** Extract to read follows **
At a Korean customer I once had been presented a problem: a curious phenomenon (associated with a potentially very large, multi-million impact damage) that came up in a large meeting without any preparation, and I could not define it. Of course we were accused that our process had caused the problem, even though it was entirely unclear what was actually happening. While still at the meeting, I sent the image files via Skype from Korea to China, to SunLi. She asked a former colleague from the time of their first job. He was technically closer to the subject, but not familiar with this strange phenomenon, either.
He knew someone who was, but alas, working for one of our competitors who is not our biggest nor our strongest competitor, but just in Korea makes us some trouble
– not a good precondition from our perspective, after all, the competitor can only be delighted if we have problems in Korea.
The meeting in Korea was interrupted for a ninety minutes lunch-break, also because I asked for some time to consider. Shortly before the end of the break, I got response from China: The friend of SunLi’s former colleague had a perfect explanation for the phenomenon, I even got some internet links to sites discussing similar symptoms and explanations how the damage may be caused. Nothing of this had anything remotely to do with the performance of our process.
Armed with these competent arguments and files that I got out of our Chinese network in no time and with the aid of a competitor’s valuable assistance I joined the second part of the meeting, in which about 20 people took part including top management, as well as the customer of our customer. I blocked the first attack against us for now, impressing the circle with speed and competency so that our customer’s client (a huge international corporation) was delighted, but a damning light cast on our customer.
At the end I got samples of the defective products and was discharged on the condition to submit of a report on the examination of the parts within latest three days.
** End of Extract to read **
** Excerpted data follows **
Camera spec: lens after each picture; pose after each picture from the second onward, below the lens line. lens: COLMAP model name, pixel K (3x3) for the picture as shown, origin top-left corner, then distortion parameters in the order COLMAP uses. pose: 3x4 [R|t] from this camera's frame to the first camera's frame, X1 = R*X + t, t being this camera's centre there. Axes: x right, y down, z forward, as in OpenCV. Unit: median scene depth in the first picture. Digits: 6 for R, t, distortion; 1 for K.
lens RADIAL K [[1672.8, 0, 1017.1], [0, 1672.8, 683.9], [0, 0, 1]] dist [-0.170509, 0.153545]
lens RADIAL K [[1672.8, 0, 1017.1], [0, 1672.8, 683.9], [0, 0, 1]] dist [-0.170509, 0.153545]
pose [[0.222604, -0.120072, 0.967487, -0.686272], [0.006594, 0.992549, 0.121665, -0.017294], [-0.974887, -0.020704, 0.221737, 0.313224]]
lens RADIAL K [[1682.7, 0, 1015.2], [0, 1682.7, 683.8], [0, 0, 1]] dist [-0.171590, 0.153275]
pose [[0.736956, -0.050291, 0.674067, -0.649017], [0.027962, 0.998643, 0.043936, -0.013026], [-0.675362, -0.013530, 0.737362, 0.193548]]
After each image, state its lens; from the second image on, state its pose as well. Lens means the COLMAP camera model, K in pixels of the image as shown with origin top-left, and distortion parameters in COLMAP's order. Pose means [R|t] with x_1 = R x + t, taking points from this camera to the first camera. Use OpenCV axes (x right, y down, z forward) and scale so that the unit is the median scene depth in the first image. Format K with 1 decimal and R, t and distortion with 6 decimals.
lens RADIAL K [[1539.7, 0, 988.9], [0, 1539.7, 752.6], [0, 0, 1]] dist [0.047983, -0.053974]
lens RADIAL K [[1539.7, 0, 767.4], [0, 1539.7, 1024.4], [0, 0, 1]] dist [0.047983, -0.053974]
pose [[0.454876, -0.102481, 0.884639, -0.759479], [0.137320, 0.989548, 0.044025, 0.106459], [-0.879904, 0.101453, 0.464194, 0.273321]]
** End of Excerpted data **
Pick up the account of the Korea customer meeting after its last sentence and write what comes next.

Under normal circumstances we would make such studies in our laboratories in Germany, because at least at that time we did not have our own laboratories in China. What was there left to do? The network knew: When I arrived late at the airport in ShenZhen, a messenger was waiting for me who brought the parts within the same night to another friend of SunLi’s former colleague, he immediately set out, outside of the working hours, to examine in the lab of the company for which he was working as a laboratory manager.
Late at night he sent the findings to us, we sent them to the helpful expert of our competitor. He gave us more very useful explanations for the now much clearer examination results, which kept well on the originally chosen line of argument. On the afternoon of the same day, i. e. about 24 hours after the meeting in Korea, I had prepared a full report, including data, facts and background, and sent it to Korea.
At the same time I asked SunLi to make sure in what way ever that our volunteers from the network of her former colleagues would receive my gratitude, at least in the form of a dinner that she should arrange for with her colleague and his friends. This was appointed a few days later, I was invited and able to notice: the network is alive.
The event in Korea illustrates which problems and time constraints we have to cope with in Asia. The affairs at ChangGuang, ShuXin and in Korea are certainly extreme examples, but many other less dramatic events together will produce as many worries. About once a week we have to solve a technical problem: the customer’s product, made with our process, does not meet the specifications – trace the cause; the process itself is on the edge or outside of our specifications – trace the cause, remedy it; an existing or a new customer wants to get a certain sample for testing, but either we just have no staff available for all are busy, or the process line in which we can manufacture samples is occupied with other tasks, but the customer will need the sample RIGHT NOW – find a solution. Everything must be done in breakneck speed, other than in Europe or the USA, and our German team has to comply with the Chinese pace, too.
One example of the incredible pace is, in my view, the construction and extension of the rail network for high-speed trains. Mid-2010 the line ShangHai-NanJing was put into service, after only a little more than two years of construction. 120 trains per day are now running on this track, some of them at intervals of five minutes only, transferring more than 100,000 passengers daily. Occasionally I am also among them, for now I can reach customers outside of ShangHai without extended car rides. The trains run at up to 350 km/h, for a ticket fee that is only slightly higher than it was fifteen years ago on the much longer and much slower track that SunLi took to BeiJing. Even First Class, you pay for the overall distance the equivalent of just under 30 ?, and in a little more than an hour you will have passed along 300 kilometres. In contrast to the First Class in German ICE trains, which is used mainly by business people, it is here full of young people, couples who are moving with or without children, students, grandparents with grandchildren, just “ordinary folk”.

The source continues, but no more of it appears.